The records ->

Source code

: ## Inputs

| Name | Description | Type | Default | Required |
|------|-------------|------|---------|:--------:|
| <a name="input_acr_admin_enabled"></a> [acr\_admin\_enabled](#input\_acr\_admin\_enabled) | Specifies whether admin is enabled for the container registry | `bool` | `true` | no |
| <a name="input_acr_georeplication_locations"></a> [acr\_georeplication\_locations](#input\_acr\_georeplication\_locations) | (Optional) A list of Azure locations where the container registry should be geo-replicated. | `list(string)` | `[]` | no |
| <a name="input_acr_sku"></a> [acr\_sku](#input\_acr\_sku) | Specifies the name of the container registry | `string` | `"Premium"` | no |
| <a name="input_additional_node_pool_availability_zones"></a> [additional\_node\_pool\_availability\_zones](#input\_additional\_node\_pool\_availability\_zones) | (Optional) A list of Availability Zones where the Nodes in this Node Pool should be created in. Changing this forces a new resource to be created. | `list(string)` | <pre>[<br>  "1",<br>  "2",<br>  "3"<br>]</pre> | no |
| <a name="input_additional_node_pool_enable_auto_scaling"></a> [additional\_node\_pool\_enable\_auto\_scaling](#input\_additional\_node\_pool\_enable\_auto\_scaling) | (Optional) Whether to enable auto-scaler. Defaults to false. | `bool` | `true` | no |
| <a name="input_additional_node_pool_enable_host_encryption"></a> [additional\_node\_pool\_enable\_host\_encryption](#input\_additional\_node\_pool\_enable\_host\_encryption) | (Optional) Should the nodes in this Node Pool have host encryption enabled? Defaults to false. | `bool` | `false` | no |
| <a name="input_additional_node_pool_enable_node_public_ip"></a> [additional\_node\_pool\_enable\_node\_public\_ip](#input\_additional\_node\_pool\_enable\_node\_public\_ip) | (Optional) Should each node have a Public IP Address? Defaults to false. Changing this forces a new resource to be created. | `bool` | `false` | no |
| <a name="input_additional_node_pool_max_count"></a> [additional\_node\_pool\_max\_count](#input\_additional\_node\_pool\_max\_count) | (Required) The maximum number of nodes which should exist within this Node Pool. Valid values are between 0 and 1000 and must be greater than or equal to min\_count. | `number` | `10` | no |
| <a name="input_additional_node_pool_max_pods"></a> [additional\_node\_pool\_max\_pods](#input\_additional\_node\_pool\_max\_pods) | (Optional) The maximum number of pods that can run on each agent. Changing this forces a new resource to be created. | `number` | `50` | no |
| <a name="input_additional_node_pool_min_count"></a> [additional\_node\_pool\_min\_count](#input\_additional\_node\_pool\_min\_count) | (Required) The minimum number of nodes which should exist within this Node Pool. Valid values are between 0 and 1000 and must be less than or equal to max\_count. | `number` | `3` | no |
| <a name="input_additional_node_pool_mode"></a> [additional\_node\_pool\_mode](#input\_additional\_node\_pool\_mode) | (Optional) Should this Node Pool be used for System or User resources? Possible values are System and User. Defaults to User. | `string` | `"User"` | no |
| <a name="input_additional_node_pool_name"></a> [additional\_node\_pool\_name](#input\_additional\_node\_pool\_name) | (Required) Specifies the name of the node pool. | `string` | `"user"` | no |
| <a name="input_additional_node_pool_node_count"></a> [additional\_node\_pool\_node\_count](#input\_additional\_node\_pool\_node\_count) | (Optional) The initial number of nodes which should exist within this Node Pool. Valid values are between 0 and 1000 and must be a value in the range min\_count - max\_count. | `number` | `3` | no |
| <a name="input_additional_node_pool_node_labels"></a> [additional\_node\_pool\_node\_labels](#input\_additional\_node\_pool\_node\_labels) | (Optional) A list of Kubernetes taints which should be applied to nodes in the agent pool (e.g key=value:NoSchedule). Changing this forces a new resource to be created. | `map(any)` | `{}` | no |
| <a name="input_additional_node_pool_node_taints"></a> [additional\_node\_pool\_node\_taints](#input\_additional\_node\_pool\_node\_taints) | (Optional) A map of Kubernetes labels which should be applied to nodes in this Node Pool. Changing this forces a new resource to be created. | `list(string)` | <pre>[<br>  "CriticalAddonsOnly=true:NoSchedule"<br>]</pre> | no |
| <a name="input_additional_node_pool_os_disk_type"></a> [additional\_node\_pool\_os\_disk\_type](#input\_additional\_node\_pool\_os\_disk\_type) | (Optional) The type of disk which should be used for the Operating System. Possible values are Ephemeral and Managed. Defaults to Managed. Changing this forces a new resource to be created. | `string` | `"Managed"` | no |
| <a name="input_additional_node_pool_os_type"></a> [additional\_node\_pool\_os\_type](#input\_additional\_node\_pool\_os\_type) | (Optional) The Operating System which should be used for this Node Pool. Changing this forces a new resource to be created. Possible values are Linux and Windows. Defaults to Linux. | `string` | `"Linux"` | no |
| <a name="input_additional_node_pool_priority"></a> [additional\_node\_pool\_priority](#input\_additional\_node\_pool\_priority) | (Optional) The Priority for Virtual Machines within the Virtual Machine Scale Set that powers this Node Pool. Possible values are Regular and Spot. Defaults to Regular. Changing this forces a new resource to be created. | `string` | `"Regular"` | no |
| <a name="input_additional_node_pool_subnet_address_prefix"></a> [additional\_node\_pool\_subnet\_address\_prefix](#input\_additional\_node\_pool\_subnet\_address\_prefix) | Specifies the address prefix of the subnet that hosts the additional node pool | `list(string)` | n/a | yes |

What you need to do -> Reproduce the lines of the records beginning with the line containing "Default | Required |" and continuing through the line containing "list of Availability".

Exercise solution ->
| Name | Description | Type | Default | Required |
|------|-------------|------|---------|:--------:|
| <a name="input_acr_admin_enabled"></a> [acr\_admin\_enabled](#input\_acr\_admin\_enabled) | Specifies whether admin is enabled for the container registry | `bool` | `true` | no |
| <a name="input_acr_georeplication_locations"></a> [acr\_georeplication\_locations](#input\_acr\_georeplication\_locations) | (Optional) A list of Azure locations where the container registry should be geo-replicated. | `list(string)` | `[]` | no |
| <a name="input_acr_sku"></a> [acr\_sku](#input\_acr\_sku) | Specifies the name of the container registry | `string` | `"Premium"` | no |
| <a name="input_additional_node_pool_availability_zones"></a> [additional\_node\_pool\_availability\_zones](#input\_additional\_node\_pool\_availability\_zones) | (Optional) A list of Availability Zones where the Nodes in this Node Pool should be created in. Changing this forces a new resource to be created. | `list(string)` | <pre>[<br>  "1",<br>  "2",<br>  "3"<br>]</pre> | no |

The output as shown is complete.